◆ **Extract**
┌──
Under proposed subsection 54S(2), an applicant who is an affected third party must make an application for Information Commissioner review within 30 days of receiving notice of a decision on an internal review application, or if the applicant has not applied for internal review, within 30 days of receiving notice (that an agency or Minister proposes to give access to a document containing information related to the third party) under sections 26A, 27 or 27A.  This time period is the same period that an affected third party has to make an application for AAT review under existing subsections 58F(2A) (State documents), 59(2A) (business affairs documents) and 59A(2A) (personal information documents).

 

Proposed section 54T gives the Information Commissioner discretionary power to extend the time for making an application for Information Commissioner review if the Commissioner is satisfied that it is reasonable in all the circumstances to do so.  This provision is similar to the provisions made in subsections 29(7) to 29(10) of the AAT Act.

 

Proposed section 54U clarifies that the provisions in Division 5 have application to part of an Information Commissioner review application (as well as a whole application).

 

Proposed section 54V gives the Information Commissioner discretionary power to make preliminary inquiries for the purpose of determining whether or not to undertake a review.  This power could be used, for example, to clarify that the decision in question is a decision which the Information Commissioner has power to review.

 

Proposed section 54W gives the Information Commissioner discretion not to undertake a review, or not to continue a review, in certain limited circumstances.  The matters listed in paragraphs 54W(a) and 54W(c) are concerned with circumstances where the review applicant is uncooperative or cannot be contacted or the application is misconceived or vexatious.  Under proposed paragraph 54W(b), the Information Commissioner may decide not to undertake a review if satisfied that the interests of the administration of the FOI Act make it desirable that the decision be reviewed by the AAT.  One of the reasons for retaining a right of review to the AAT is that, as an experienced review body, the AAT can properly deal with highly contested applications.  This provision enables the Information Commissioner to decline to undertake a review if satisfied it would be more appropriate and efficient for the application to be made directly to the AAT.  It is intended that the Information Commissioner would undertake most review applications. 

 

If the Information Commissioner determines not to undertake a review under section 54W, the applicant cannot make an application to the AAT for review of the decision not to undertake, or not to continue, the review.  (Proposed section 57A sets out those decisions which are reviewable by the AAT.)

 

Under proposed 54X, if the Information Commissioner decides not to undertake a review, the Commissioner must give the review parties written notice of the decision.  In the case of a decision under paragraph 54W(b) that it would be desirable for the AAT to undertake the review, the notice must state that the applicant may make an application to the AAT for review.
└──
List the existing subsections that the passage on Information Commissioner review cites as giving an affected third party the same period to apply for AAT review, along with the kind of document each covers. Answer from the passage on Information Commissioner review alone.

◆ **Given data**
┌──
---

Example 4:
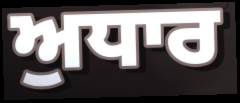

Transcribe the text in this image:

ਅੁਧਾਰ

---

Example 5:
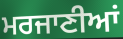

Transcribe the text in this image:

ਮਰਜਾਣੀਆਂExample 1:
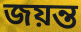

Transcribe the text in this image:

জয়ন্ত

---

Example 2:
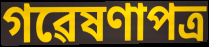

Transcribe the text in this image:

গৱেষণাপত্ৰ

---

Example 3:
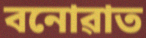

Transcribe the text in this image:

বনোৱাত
└──
┌──
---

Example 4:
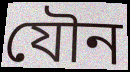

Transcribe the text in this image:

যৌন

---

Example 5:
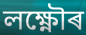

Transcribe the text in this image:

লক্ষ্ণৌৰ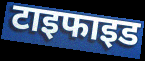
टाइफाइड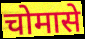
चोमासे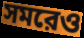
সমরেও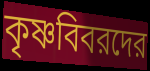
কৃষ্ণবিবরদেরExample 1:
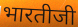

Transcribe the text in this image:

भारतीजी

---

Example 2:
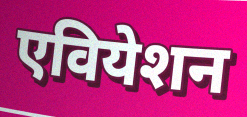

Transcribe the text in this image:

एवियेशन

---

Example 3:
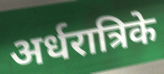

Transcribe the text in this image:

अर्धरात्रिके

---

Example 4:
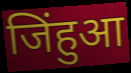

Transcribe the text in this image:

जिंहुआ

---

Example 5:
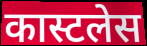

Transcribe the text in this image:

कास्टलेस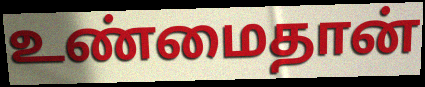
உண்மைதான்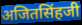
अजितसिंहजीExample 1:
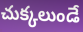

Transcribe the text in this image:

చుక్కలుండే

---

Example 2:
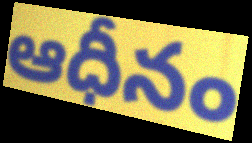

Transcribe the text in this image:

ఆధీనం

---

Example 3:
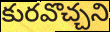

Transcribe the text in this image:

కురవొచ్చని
└──
◆ **Result of the task**
- 58F(2A): State documents
- 59(2A): business affairs documents
- 59A(2A): personal information documents